The physical effects of fear are pretty noticeable. Most people will experience an increased heart rate, and an increase of adrenaline. The Huffington Post UK took a poll and found that The Shining is the number one scariest film, specifically the infamous “HEEEERE’S JOHNNY” scene. They then conducted a study by holding viewings and hooking the audience members up to heart rate monitors, and found that this particular scene caused viewers heart rates’ to increase by an average of 28.21%. This heart rate (between 97-165 BPM) is equivalent the heart rate of someone doing light exercise. So if you’ve ever heard that watching scary movies burns calories, it’s true! Of course it’s not substantial and also not effective if you’re eating a large buttered popcorn in the movie theater. Other noticeable effects could be sweating, or crying, or shaking, which would vary for each viewer. While these physical effects are only temporary, there can be more lasting effects, like sleeplessness if the viewer is very traumatized after the movie.
As for psychological effects, there are quite few more than you might think. The most obvious are anxiety and stress, which relate to the physical side effects because they can lead to increased heart rate and sweating. On a neurological level, during the scary or suspenseful scenes in horror movies, there is increased activity in the amygdala, the part of the brain that deals with emotions, in this case, fear. Under more serious circumstances, horror movies can cause PTSD or desensitization. Seeing traumatic scenes in movies can trigger traumatic memories from a viewer’s own life, which can sometimes be too much to handle. As for desensitization, this would be more common in people who watched a lot of intense horror films starting at a young age.

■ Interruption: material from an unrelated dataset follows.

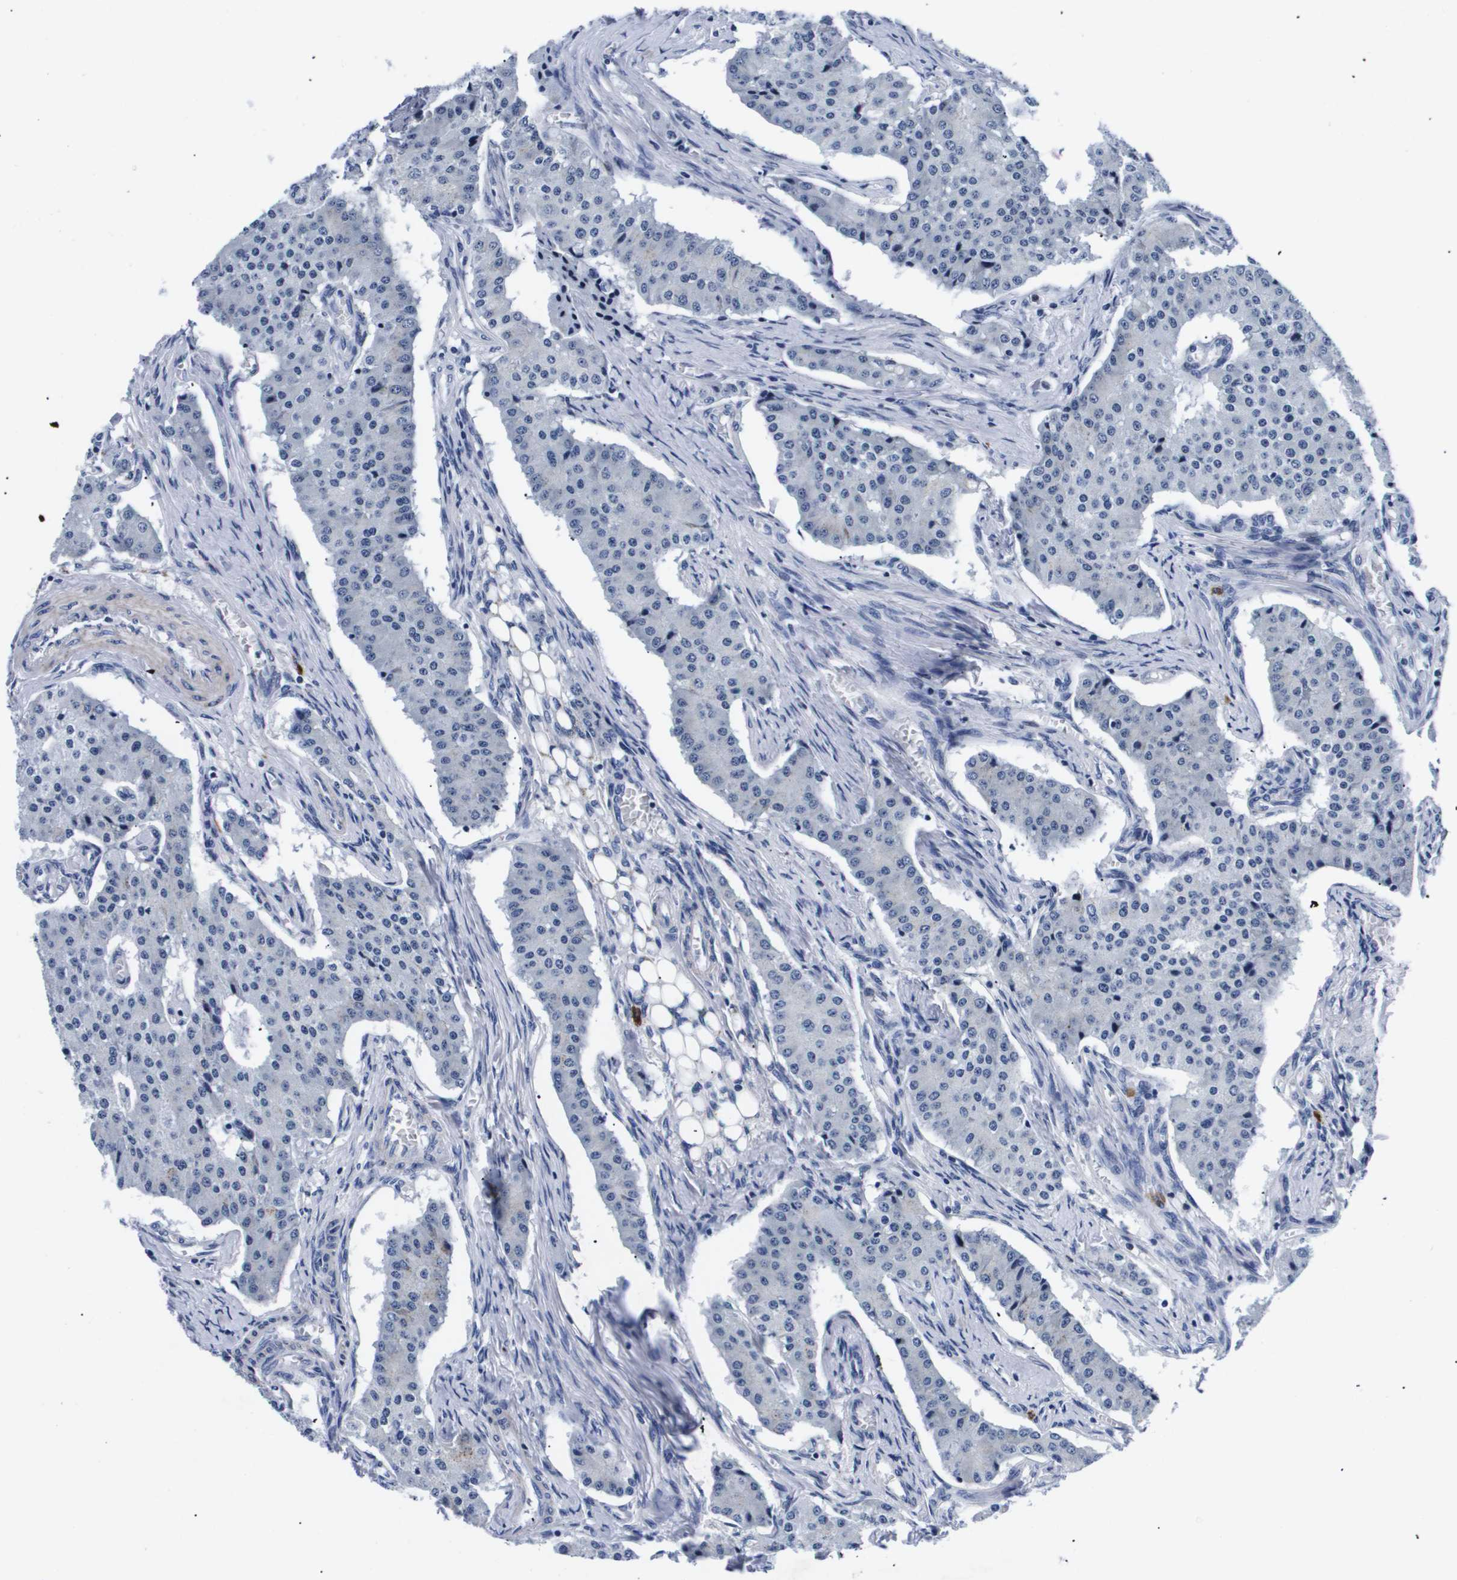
{"staining": {"intensity": "negative", "quantity": "none", "location": "none"}, "tissue": "carcinoid", "cell_type": "Tumor cells", "image_type": "cancer", "snomed": [{"axis": "morphology", "description": "Carcinoid, malignant, NOS"}, {"axis": "topography", "description": "Colon"}], "caption": "This is an immunohistochemistry photomicrograph of human malignant carcinoid. There is no staining in tumor cells.", "gene": "SHD", "patient": {"sex": "female", "age": 52}}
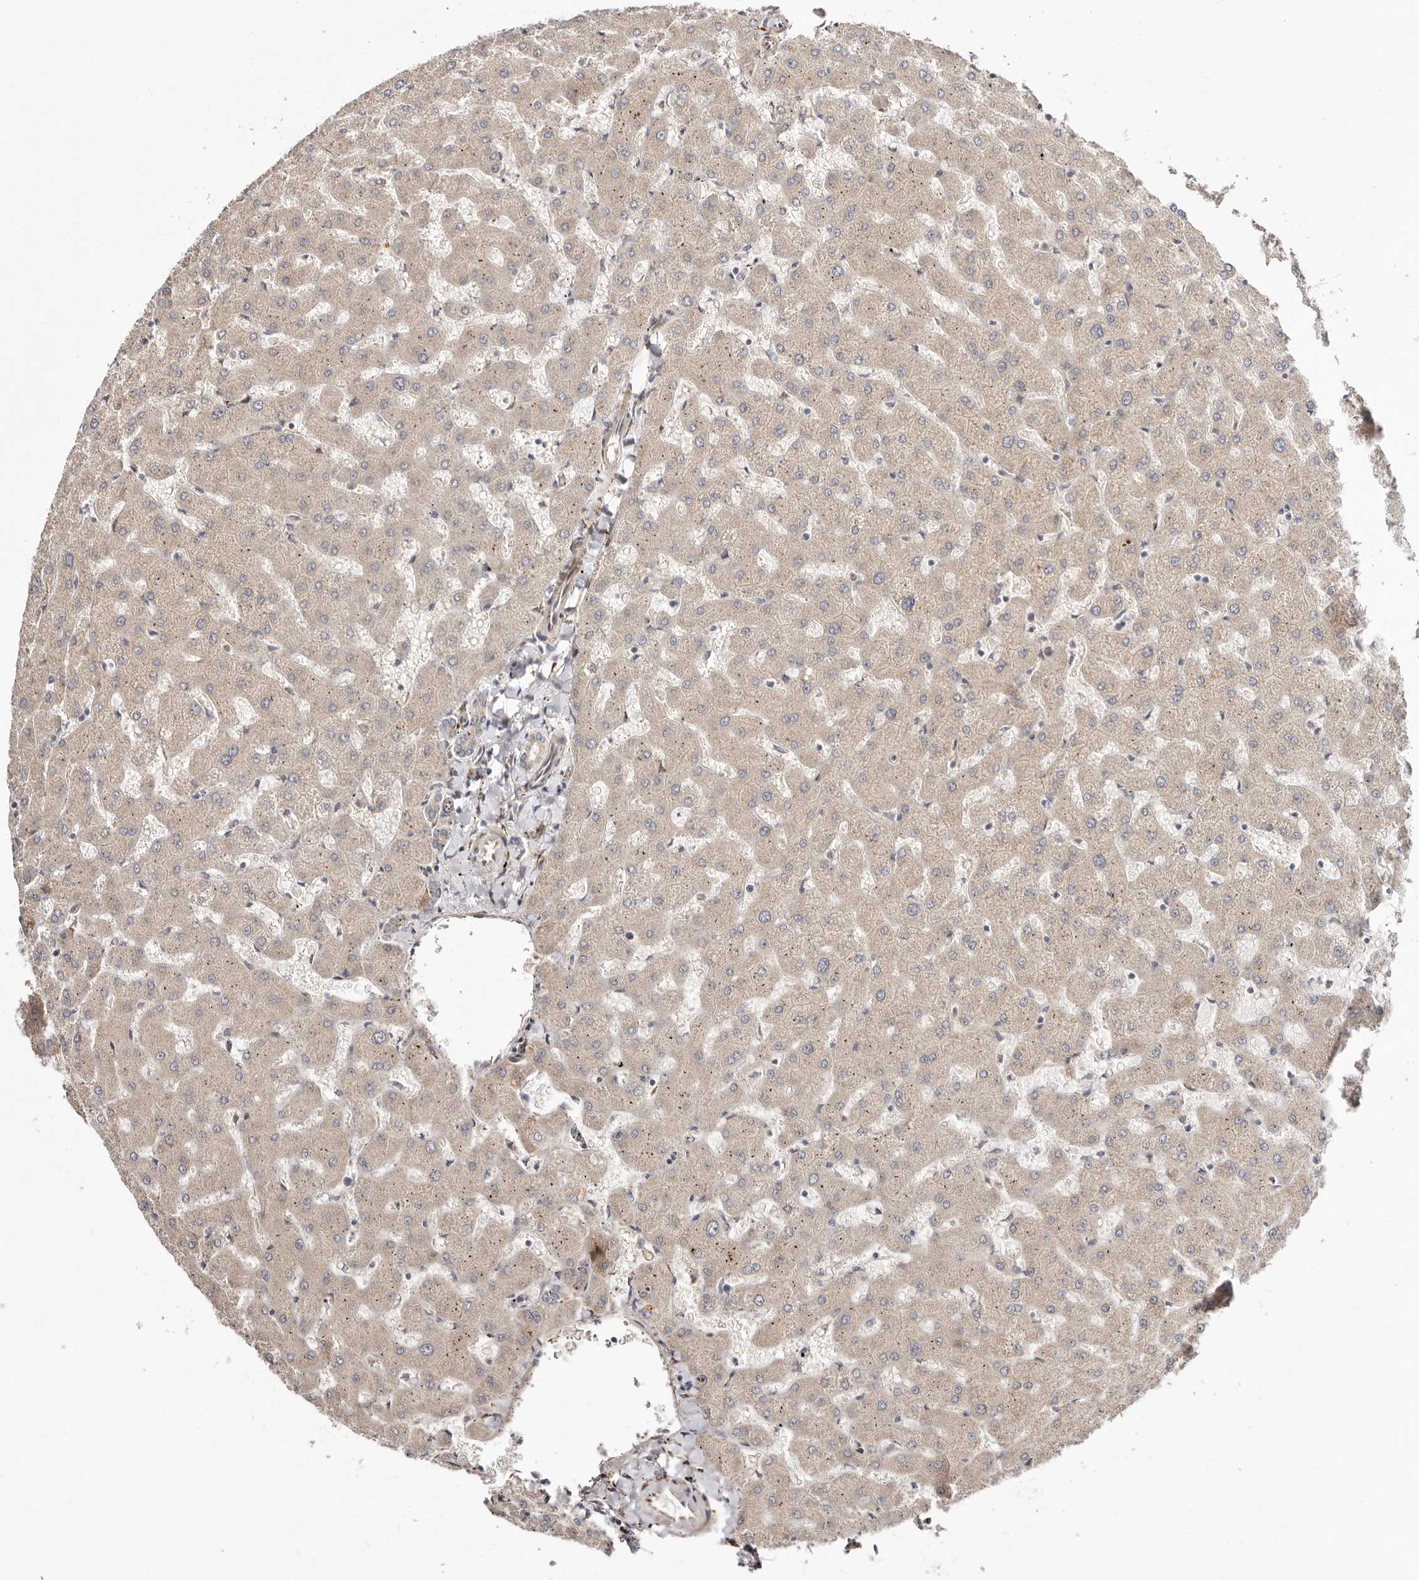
{"staining": {"intensity": "negative", "quantity": "none", "location": "none"}, "tissue": "liver", "cell_type": "Cholangiocytes", "image_type": "normal", "snomed": [{"axis": "morphology", "description": "Normal tissue, NOS"}, {"axis": "topography", "description": "Liver"}], "caption": "Immunohistochemistry histopathology image of benign liver: liver stained with DAB displays no significant protein positivity in cholangiocytes.", "gene": "BCL2L15", "patient": {"sex": "female", "age": 63}}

So if horror movies make us cry and lose sleep, why do some of us keep going back for more? The answer can in part be associated with The Excitation Transfer Process and The Gender Socialization Theory. Glenn Sparks, Ph.D., from Purdue University, attributes part of the reason to The Excitation Transfer Process. This process involves what happens to us physically during the movie (increased heart rate, blood pressure, and breathing rate), and how we were feeling on an emotional level. If you had an enjoyable time, besides the fact that you were scared, i.e. spending time with friends, eating your favorite candy, etc, you will be more likely to associate these good feeling with the experience of seeing a horror movie. This is because you are psychologically aroused, which heightens the feeling of whatever else you’re doing. As for his theory of Gender Socialization, the experience will depend on how your viewing partner reacts. In a study conducted by Dolf Zillmann, James B. Weaver, Norbert Mundorf, and Charles F. Aust, for the Journal of Personality and Social Psychology, it was found that, “men enjoyed the movie most in the company of a distressed woman and least in the company of a mastering woman. Women, in contrast, enjoyed the movie most in the company of a mastering man and least in the company of a distressed man. Mastery did not enhance the female companions’ physical appeal. However, it significantly enhanced that of the low-appeal male companion. The display of distress in response to horror reduced the desirability of both male and female companions as working mates”. This also shows that this theory can have the opposite effect, and leave the viewer associating horror movies with a bad experience. As for the Excitation Transfer Process, if the viewer has a bad time at the movie, i.e. gets in a fight with their friends, spills their popcorn, can’t find a seat, they could also leave associating horror films with a bad experience, and a heightened one at that. In the end, no matter if you love horror movies or hate them, they affect you whether you know it or not.